Saturday, July 31, 2010

Four dimensions of love


Like water, love comes in many shapes and sizes. Just as a crystal-clear mountain lake, a still forest pool, a trickling creek, and a roaring river are all composed of water, so tender emotions like kindness, compassion, joy, gratitude, forgiveness, devotion, generosity, and peace or equanimity arise in the heart and ultimately consist of love. Remember: These aren’t abstractions —they’re natural human qualities that you can learn how to cultivate and communicate to others.
Among all these tender emotions, the Buddhists emphasize the following four as the cornerstones of a happy and fulfilling life:
  • Lovingkindness: Arises spontaneously in response to the kindness of others and consists of warm, loving, caring feelings that can be deliberately increased and extended.

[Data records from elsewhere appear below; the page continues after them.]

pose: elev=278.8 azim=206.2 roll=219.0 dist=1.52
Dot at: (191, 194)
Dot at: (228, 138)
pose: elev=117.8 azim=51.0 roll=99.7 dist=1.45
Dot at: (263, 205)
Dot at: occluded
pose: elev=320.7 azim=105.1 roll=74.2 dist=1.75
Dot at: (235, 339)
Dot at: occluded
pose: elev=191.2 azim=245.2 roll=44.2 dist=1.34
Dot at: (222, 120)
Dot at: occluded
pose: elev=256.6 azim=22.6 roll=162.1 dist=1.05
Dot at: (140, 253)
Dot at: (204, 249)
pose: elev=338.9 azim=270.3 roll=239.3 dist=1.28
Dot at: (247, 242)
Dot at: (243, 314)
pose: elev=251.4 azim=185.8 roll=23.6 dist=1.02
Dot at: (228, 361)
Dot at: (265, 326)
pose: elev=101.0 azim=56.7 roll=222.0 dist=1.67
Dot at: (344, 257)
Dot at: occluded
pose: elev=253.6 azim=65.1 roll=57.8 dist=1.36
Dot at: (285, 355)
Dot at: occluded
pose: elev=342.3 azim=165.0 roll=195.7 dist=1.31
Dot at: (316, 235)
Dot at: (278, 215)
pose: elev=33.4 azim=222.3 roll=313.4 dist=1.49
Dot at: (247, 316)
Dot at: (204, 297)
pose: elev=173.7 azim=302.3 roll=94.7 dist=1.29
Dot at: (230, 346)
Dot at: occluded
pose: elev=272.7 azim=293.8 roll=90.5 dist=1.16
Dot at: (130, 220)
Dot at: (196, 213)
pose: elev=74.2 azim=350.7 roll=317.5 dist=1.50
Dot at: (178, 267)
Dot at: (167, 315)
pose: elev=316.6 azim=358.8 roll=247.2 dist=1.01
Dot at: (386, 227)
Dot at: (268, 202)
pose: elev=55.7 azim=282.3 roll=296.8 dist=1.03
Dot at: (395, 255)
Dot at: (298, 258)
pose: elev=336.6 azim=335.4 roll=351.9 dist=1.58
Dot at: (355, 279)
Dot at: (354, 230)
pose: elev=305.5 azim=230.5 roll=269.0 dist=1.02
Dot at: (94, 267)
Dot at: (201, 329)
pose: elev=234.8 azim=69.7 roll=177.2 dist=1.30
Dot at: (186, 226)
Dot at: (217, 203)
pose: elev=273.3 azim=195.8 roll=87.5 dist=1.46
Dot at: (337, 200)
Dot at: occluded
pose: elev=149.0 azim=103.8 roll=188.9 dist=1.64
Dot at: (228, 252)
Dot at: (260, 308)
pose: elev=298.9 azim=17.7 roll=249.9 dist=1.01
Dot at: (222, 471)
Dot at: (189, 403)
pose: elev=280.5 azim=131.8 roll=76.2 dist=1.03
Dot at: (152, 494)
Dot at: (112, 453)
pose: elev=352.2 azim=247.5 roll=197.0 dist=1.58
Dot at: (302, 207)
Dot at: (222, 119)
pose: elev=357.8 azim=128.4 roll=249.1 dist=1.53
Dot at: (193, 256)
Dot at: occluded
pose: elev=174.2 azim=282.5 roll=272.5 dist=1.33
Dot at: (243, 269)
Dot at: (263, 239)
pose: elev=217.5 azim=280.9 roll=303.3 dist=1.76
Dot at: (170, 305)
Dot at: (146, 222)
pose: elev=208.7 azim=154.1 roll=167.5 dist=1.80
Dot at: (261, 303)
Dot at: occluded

  • Compassion: Takes love a step further. In addition to caring about others, you also feel their suffering and naturally feel motivated to help relieve it. (The word compassion means “to suffer with.”)
  • Sympathetic joy: Is the flip side of compassion. It consists of happy feelings that arise in response to the happiness and good fortune of others.
  • Equanimity: Can be cultivated through the basic meditation practices taught in this book; also known as steadiness of heart. No matter what happens, you expand to include it without allowing it to upset or disturb you.